1-1) Enabling the debug layer

  First, the code enables the debug layer by using Microsoft::WRL::ComPtr. 

1-2) CreateFactory

  Next, create a DXGI factory. It is an object that is capable of creating other DXGI objects. 

1-3) CreateDevice

  Then, DXGI device is created. To create device, adapter, and feature level is required. In the sample code, two types of adapter (warpAdapter and hardwareAdapter) and feature level 11 are used. 

1-4) Command Queue

  Command queue is the ordering of the commands. In the D3D11, both the immediate context and deferred context are supported. However, the immediate context is no longer supported by D3D12,  In the concept of deferred context, commands are queued up and run at a later time. For example, in multi-thread application, each threads can generate commands in parallel, and the commands are mounted on an API object called 'Command Queue'. We call it as a command parallelism. 

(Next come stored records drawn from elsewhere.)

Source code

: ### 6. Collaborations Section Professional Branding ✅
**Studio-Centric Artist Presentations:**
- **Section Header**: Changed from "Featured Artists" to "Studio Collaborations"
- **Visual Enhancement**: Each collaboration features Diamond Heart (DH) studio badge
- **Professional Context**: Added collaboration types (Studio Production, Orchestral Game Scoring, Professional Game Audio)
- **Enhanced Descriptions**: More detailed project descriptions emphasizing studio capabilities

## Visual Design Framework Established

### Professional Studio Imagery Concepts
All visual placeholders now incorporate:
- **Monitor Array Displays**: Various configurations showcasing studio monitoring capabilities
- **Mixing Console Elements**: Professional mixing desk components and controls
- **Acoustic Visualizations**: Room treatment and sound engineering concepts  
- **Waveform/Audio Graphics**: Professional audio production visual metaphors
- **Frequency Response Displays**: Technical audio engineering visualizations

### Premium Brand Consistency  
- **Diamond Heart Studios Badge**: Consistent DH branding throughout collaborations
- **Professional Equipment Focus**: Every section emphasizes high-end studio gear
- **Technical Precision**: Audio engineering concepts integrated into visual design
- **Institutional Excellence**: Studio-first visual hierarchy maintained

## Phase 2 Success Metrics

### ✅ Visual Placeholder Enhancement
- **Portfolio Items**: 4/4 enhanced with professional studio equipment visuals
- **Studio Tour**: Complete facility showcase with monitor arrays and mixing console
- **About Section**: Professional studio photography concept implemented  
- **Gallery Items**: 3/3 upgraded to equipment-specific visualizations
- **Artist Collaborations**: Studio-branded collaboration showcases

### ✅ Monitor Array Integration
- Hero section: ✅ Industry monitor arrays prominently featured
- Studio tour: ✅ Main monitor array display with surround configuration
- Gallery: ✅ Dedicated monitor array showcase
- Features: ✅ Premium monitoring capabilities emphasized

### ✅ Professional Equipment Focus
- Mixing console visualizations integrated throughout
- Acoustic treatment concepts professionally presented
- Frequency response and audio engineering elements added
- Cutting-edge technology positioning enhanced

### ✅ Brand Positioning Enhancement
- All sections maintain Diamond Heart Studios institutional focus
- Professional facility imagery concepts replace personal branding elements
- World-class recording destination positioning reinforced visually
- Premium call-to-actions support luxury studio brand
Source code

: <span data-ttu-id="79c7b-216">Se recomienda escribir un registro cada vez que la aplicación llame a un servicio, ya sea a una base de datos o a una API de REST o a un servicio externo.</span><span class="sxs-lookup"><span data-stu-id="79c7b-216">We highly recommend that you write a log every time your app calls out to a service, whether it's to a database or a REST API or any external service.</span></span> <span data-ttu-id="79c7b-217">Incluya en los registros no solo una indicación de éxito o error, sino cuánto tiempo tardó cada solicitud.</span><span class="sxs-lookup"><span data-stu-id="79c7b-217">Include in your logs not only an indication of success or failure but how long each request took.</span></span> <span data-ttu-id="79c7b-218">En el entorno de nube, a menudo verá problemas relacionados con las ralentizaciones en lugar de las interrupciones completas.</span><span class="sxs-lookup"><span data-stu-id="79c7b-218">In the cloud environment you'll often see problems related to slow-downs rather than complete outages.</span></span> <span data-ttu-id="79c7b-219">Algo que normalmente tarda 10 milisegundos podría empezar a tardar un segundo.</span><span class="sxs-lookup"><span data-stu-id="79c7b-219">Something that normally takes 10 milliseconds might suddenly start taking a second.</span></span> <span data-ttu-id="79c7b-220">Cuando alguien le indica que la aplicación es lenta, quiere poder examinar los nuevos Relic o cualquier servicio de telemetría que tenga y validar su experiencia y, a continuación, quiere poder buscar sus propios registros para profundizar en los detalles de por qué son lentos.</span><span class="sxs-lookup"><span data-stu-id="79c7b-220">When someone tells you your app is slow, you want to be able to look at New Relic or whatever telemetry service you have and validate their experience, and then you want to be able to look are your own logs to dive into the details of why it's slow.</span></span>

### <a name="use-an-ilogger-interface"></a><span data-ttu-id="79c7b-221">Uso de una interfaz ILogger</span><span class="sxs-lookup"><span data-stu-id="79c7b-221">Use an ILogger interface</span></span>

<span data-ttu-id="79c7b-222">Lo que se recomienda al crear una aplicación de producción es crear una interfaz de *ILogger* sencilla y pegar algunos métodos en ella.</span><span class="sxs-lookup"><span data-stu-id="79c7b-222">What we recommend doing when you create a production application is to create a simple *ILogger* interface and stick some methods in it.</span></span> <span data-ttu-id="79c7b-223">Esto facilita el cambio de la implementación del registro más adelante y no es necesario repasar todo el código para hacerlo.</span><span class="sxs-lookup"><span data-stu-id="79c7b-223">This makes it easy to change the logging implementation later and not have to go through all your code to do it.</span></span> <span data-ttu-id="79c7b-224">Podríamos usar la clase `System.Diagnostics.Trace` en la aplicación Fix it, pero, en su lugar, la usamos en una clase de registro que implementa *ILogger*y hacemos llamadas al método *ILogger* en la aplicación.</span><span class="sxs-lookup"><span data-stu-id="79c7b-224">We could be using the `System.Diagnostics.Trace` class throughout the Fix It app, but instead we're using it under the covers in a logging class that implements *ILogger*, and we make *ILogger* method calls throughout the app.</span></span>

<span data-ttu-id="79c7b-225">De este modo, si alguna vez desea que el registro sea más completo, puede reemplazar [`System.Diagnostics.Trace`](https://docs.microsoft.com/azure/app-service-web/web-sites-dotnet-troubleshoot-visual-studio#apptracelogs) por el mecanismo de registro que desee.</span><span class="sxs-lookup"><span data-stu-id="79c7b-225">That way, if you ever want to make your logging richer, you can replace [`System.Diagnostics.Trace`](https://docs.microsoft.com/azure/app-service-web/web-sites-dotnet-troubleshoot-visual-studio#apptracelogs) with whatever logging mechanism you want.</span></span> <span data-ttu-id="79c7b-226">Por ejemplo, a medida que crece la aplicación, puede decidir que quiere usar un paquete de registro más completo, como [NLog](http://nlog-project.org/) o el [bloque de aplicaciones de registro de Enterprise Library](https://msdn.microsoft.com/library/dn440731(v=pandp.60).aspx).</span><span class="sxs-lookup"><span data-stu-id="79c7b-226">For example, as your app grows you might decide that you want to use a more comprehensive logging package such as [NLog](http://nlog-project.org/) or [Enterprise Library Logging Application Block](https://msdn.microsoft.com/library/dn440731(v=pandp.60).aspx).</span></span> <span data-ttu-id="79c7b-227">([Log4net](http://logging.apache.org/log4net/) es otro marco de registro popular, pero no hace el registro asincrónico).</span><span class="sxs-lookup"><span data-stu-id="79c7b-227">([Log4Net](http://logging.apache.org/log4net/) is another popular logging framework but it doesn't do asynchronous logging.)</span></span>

  Let's take a closer look at command queues and command lists. In D3D12, the process of transferring commands differes from D3D11 in three important ways: (For more details, you can visit the page: (Link)

 1. Elimination of the immediate context. This enables multi-threading. 

 2. Apps own how rendering calls are grouped into GPU work items. This enables re-use.

 3. Apps explicitly control when work is transferred to the GPU. This enables item 1 and 2. 

   As mentioned above, D3D12 no longer supports immediate context. Instead, to render, command lists are used. A command list looks similar to the immediate context which is used in D3D11. Actually, they are similar. They contains commands such as drawing primitives or changing rendering state. However, command lists can be recorded to command queue concurrently, which takes advantage of multi-core processors. If the same process repeats over and over, a command list can be executed multiple times.